GOAL OF THE EXERCISE >> Every line below that holds the string "Note" should be copied out.

(Detected change data)
-- -- --
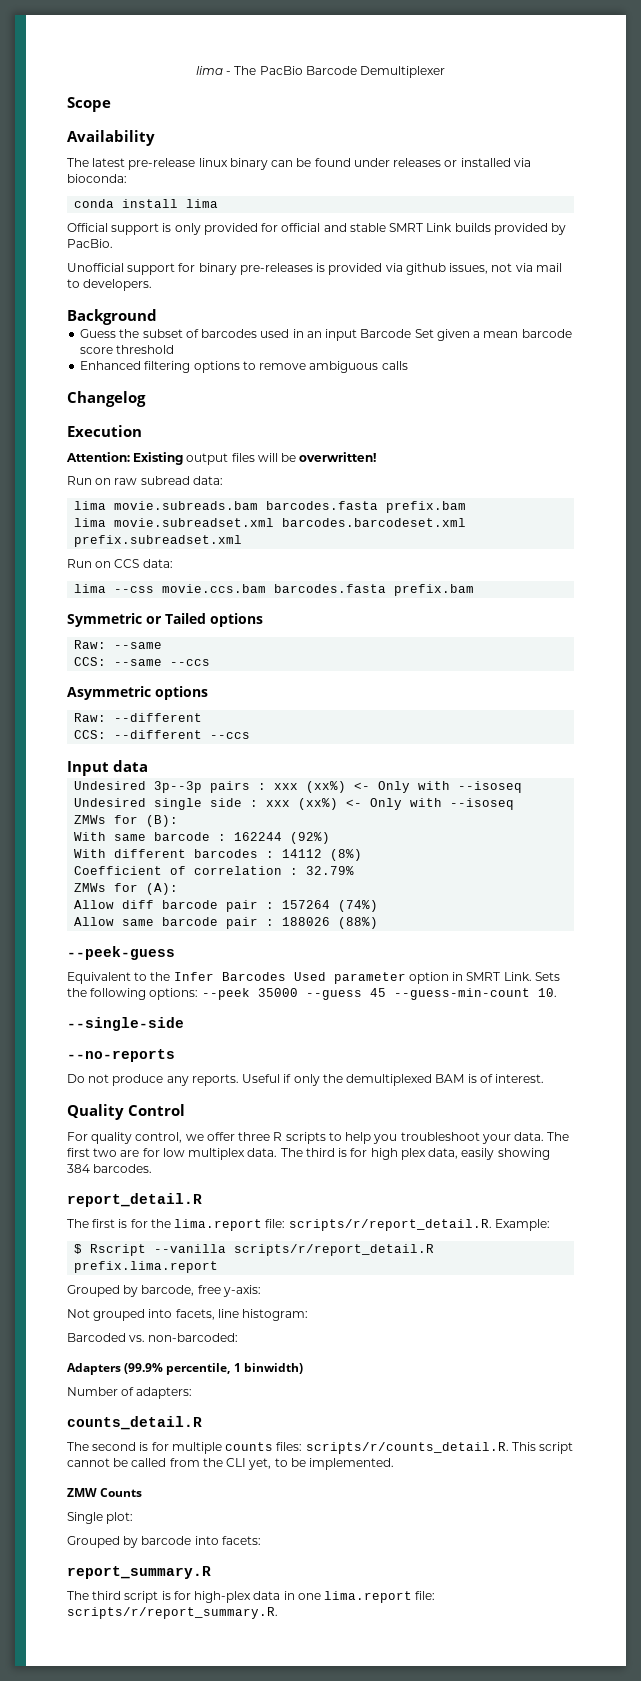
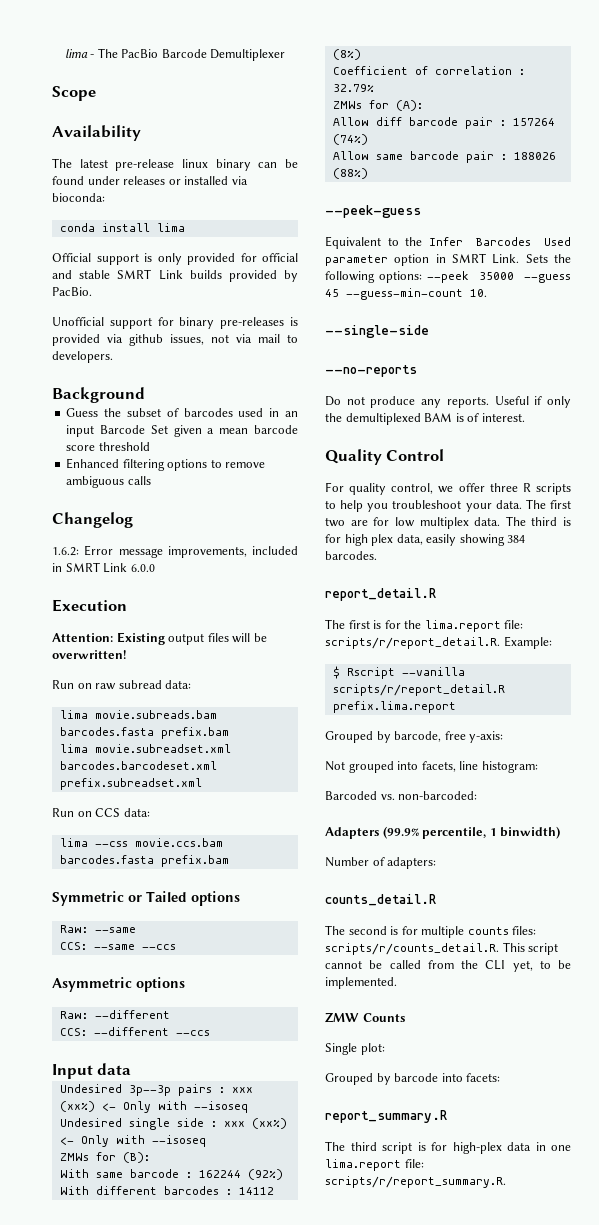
(146, 399) none -> [52,545,298,558] [52,562,155,573] // 1.6.2: Error message improvements, included in SMRT Link 6.0.0

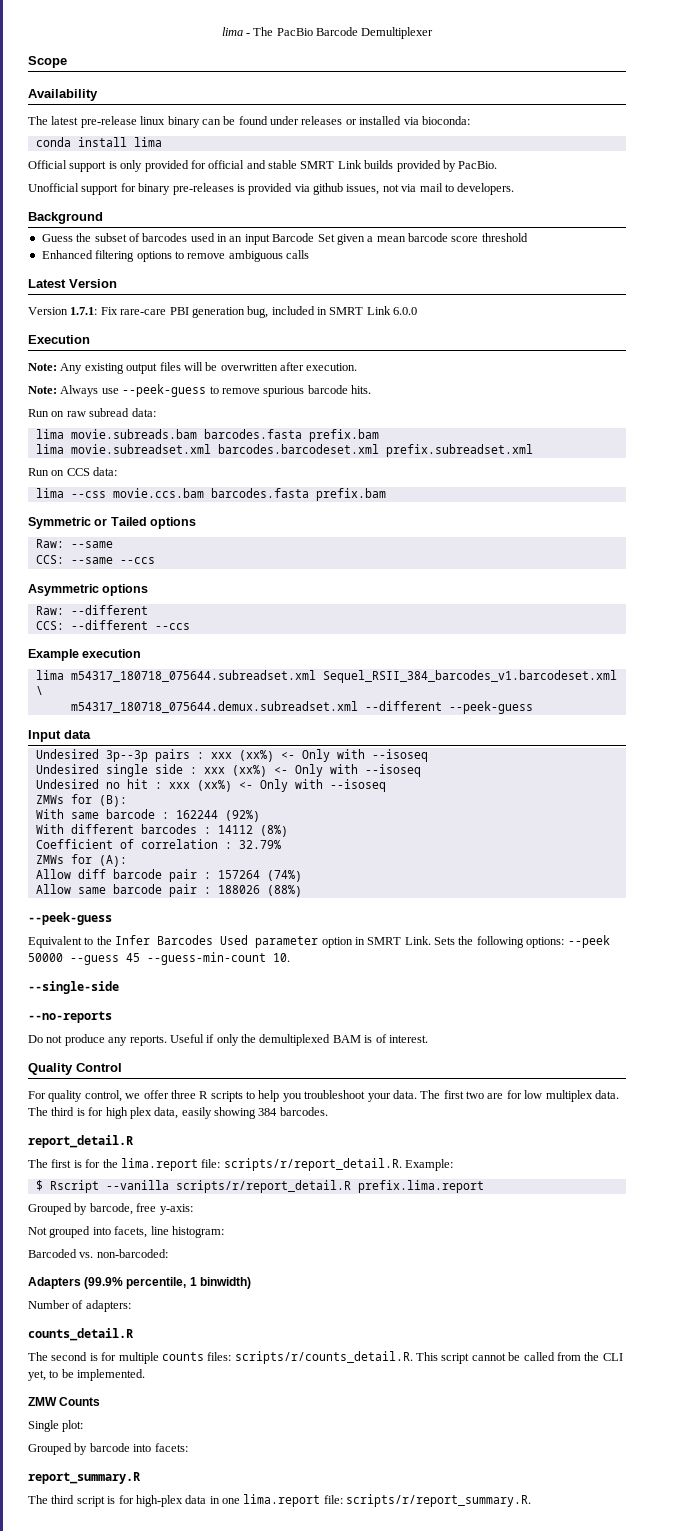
[52,512,133,528] [52,545,247,558] Changelog // 1.6.2: Error message improvements, -> [28,279,117,288] [28,306,269,318] Latest Version // Version 1.7.1: Fix rare-care PBI generation bug,
[52,632,165,645] Attention: Existing -> [28,363,124,374] Note: Any existing
[52,650,127,659] overwritten! -> [220,362,358,371] [28,384,371,397] overwritten after execution. // Note: Always use --peek-guess to remove spurious barcode hits.
(210, 1033) none -> [28,649,142,661] [35,670,617,683] [35,686,43,695] [70,701,533,714] // Example execution // lima m54317_180718_075644.subreadset.xml Sequel_RSII_384_barcodes_v1.barcodeset.xml \ // m54317_180718_075644.demux.subreadset.xml --different --peek-guess
(206, 1141) none -> [35,779,386,792] // Undesired no hit : xxx (xx%) <- Only with --isoseq
[479,272,515,280] 35000 -> [28,953,63,962] 50000

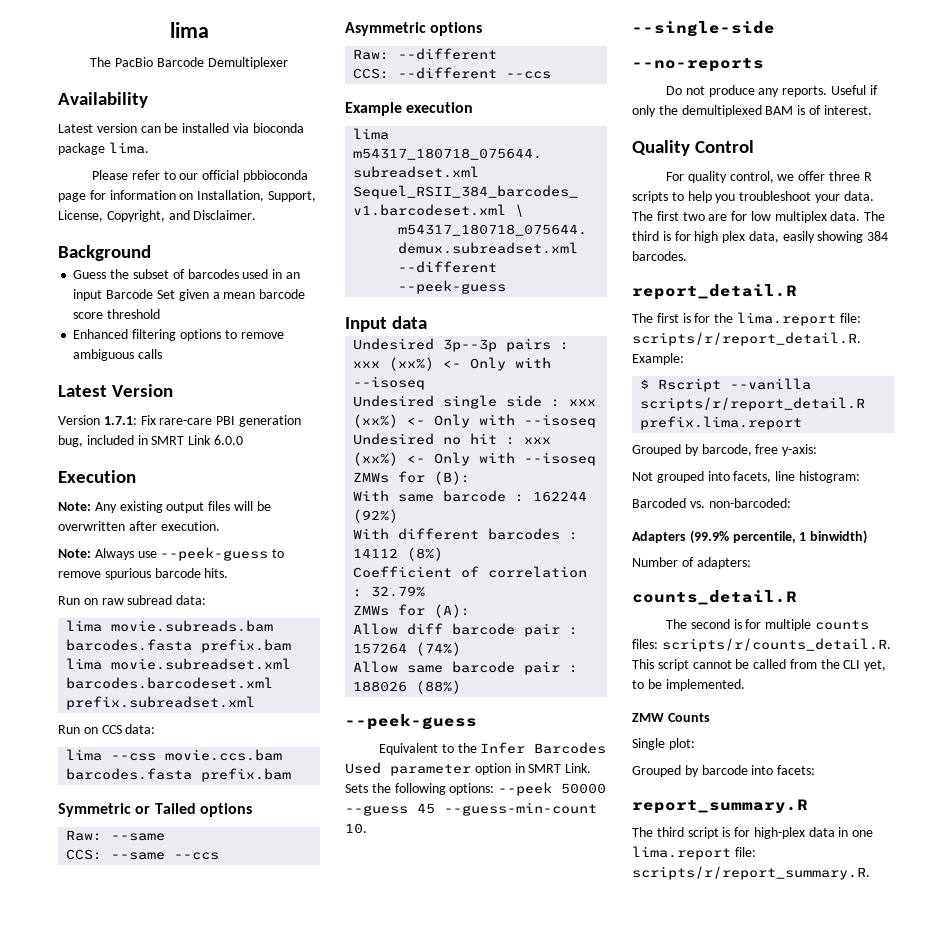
[221,27,250,36] lima - -> [169,22,209,38] lima //
[28,56,67,68] // Scope -> (288, 63) none
[28,116,470,128] [35,137,162,147] [28,160,498,172] [28,183,515,195] The latest pre-release linux binary can be found under releases or installed via bioconda: // conda install lima // Official support is only provided for official and stable SMRT Link builds provided by PacBio. // Unofficial support for binary pre-releases is provided via github issues, not via mail to developers. -> [58,123,304,133] [58,142,149,155] [91,170,308,182] [58,190,316,202] [58,210,257,222] Latest version can be installed via bioconda package lima. // Please refer to our official pbbioconda page for information on Installation, Support, License, Copyright, and Disclaimer.

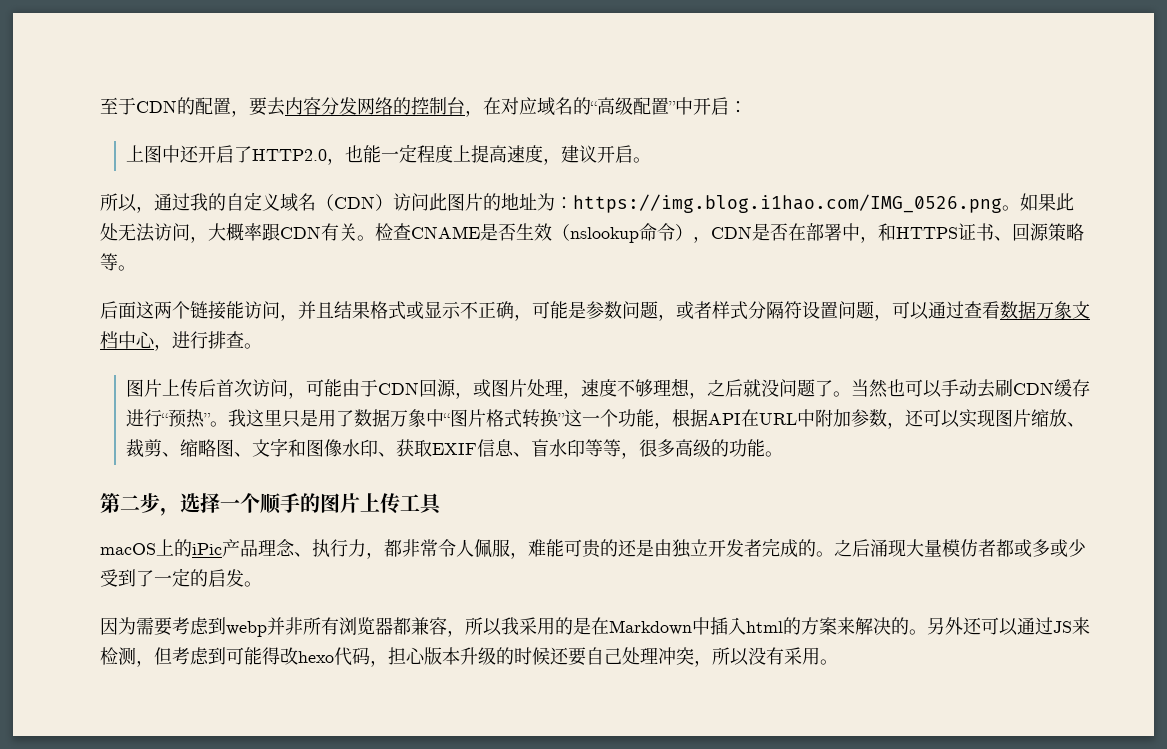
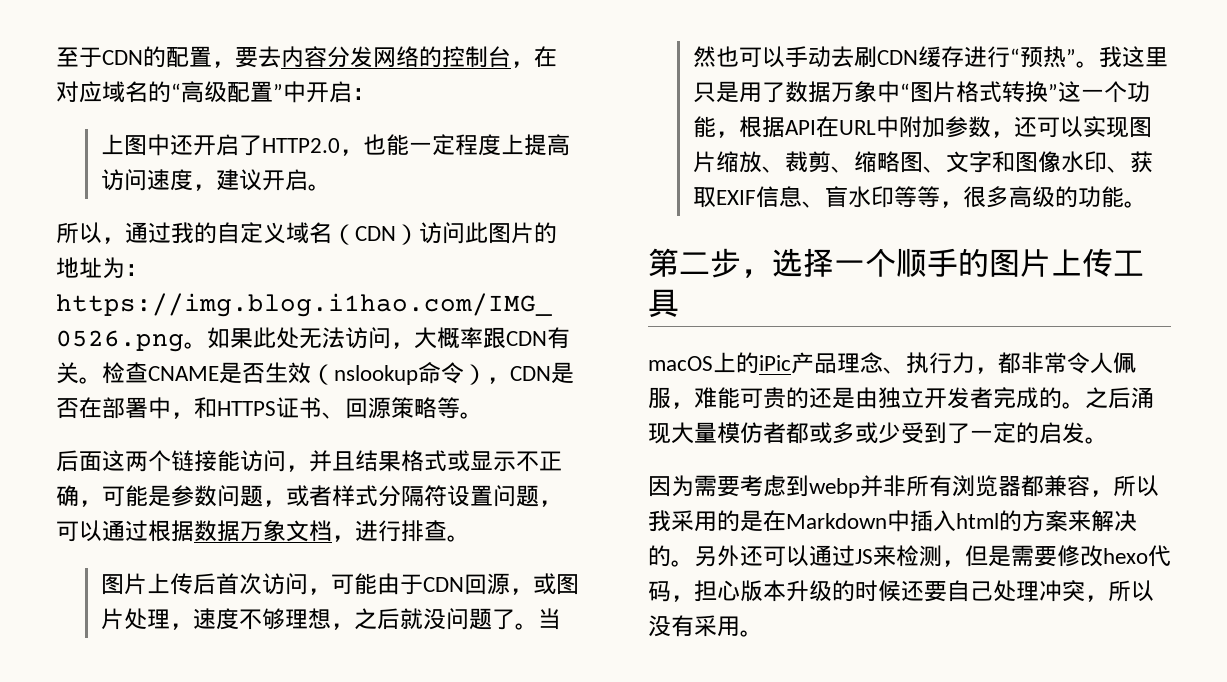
(508, 154) none -> [100,169,147,191] 访问
[964,301,1000,319] 查看 -> [148,520,194,542] 根据
[118,331,155,349] 中心 -> (332, 531) none
[172,647,280,665] 考虑到可能得 -> [988,545,1080,567] 是需要修

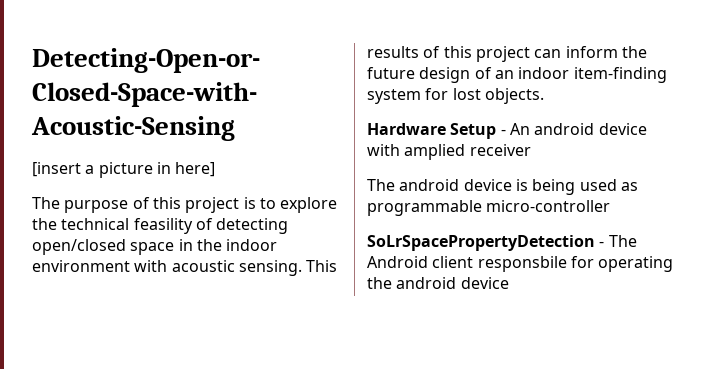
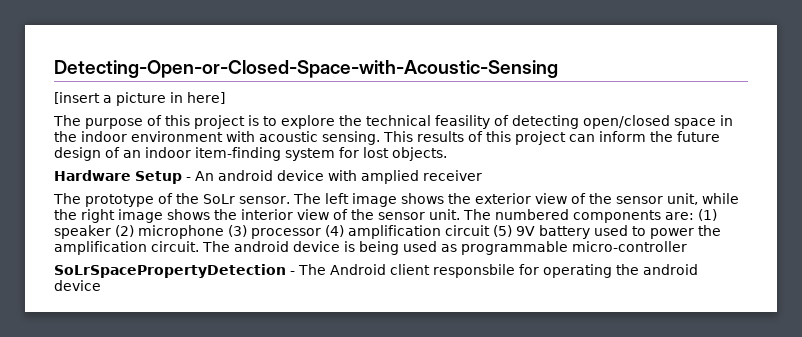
(395, 185) none -> [85,193,739,207] [54,209,717,223] [54,225,721,239] [54,241,230,255] prototype of the SoLr sensor. The left image shows the exterior view of the sensor unit, while the right image shows the interior view of the sensor unit. The numbered components are: (1) speaker (2) microphone (3) processor (4) amplification circuit (5) 9V battery used to power the amplification circuit. The

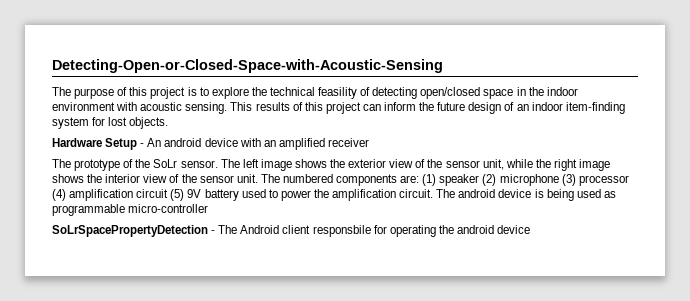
[54,92,225,106] // [insert a picture in here] -> (443, 66) none
[361,170,419,184] amplied -> [263,138,325,150] an amplified

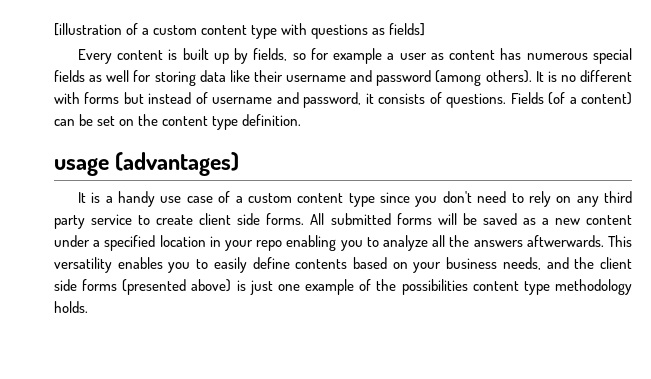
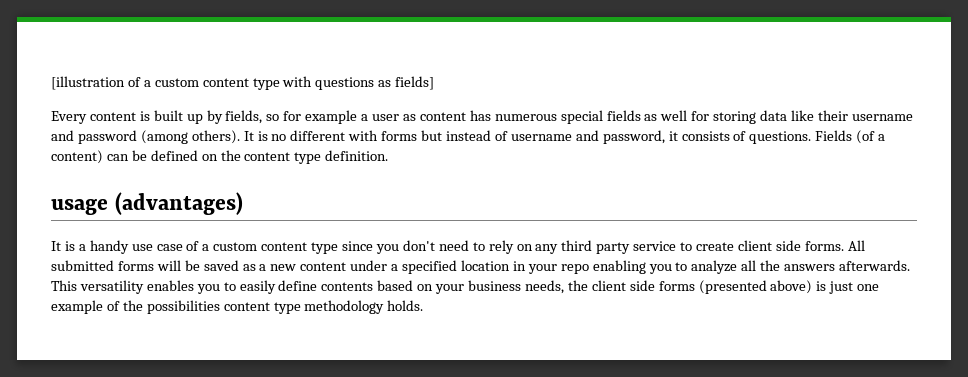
[97,116,116,126] set -> [150,150,198,161] defined
[526,235,604,247] aftwerwards. -> [839,260,911,271] afterwards.
[546,257,569,269] and -> (564, 287) none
-- -- --
OUTPUT >>
[52,632,165,645] Attention: Existing -> [28,363,124,374] Note: Any existing
[52,650,127,659] overwritten! -> [220,362,358,371] [28,384,371,397] overwritten after execution. // Note: Always use --peek-guess to remove spurious barcode hits.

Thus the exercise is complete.